I'm experimenting with a model combining a convolutional neural network with a linear model. Here is a simplified version of it:
from tensorflow.keras import Sequential
from tensorflow.keras.experimental import WideDeepModel, LinearModel
num_classes = 1 ##(0='NO' or 1='YES')
cnn_model.Sequential()
cnn_model.add(Conv1D(20, 8, padding='same', activation='relu'))
cnn_model.add(GlobalAveragePooling1D())
cnn_model.add(Dropout(0.6))
cnn_model.add(Dense(num_classes, activation='sigmoid'))
linear_model = LinearModel()
combined_model = WideDeepModel(linear_model, cnn_model)
combined_model.compile(optimizer = ['sgd', 'adam'],
loss = ['mse','binary_crossentropy'],
metrics = ['accuracy'])
Performance is very good and everything seems to be going well until I sorted the predictions by pval
and I can see there are predictions >1 even when I'm using sigmoid activation which is I thought was supposed to bring everything between 0 and 1, and no activation function for the linear model (but inputs are all scaled 0-1):
pred = [ 1 if a > threshold else 0 for a in combined_model.predict([dplus_test, X_test])]

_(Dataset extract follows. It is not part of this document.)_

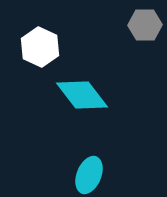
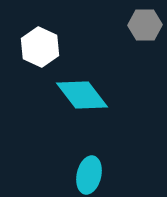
cyan ellipse: rotated 9 degrees counterclockwise
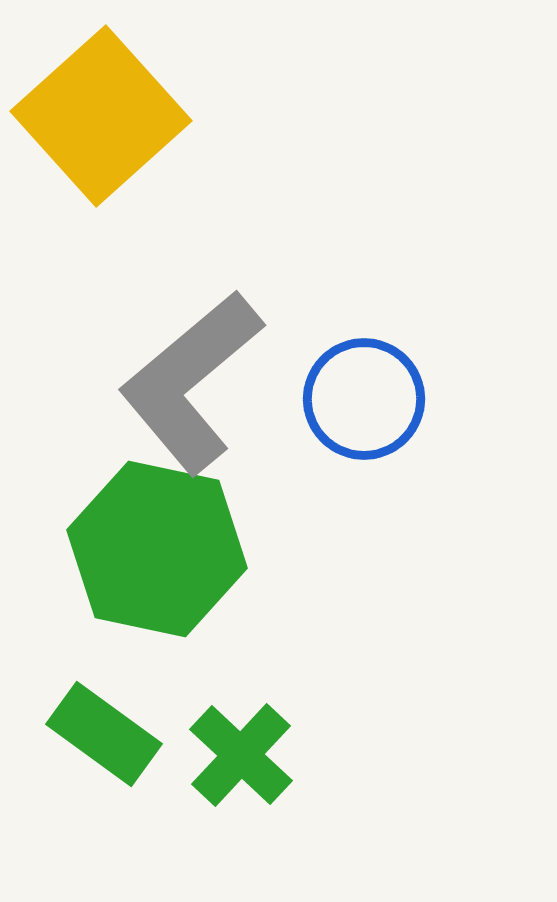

pv = combined_model.predict([dplus_test, X_test])
pval = [a[0] for a in pv]
true pred pval dplus
1633 1 1 1.002850 15.22404
1326 1 1 1.001444 10.34983
1289 1 1 1.001368 10.03043
1371 1 1 1.000986 10.74037
1188 1 1 1.000707 8.902
I checked on the other end of the data, and those predictions are as I expected, always >0.
true pred pval dplus
145 0 0 0.000463 1.81635
383 0 0 0.001023 3.24982
1053 0 0 0.001365 7.22535
This is not a problem so far, nothing crashes and I'm happy with the performance.
I would like to know if my understanding of the sigmoid activation function is wrong or if there is something in the Combined model that allows values to go above 1 and whether I can trust these results.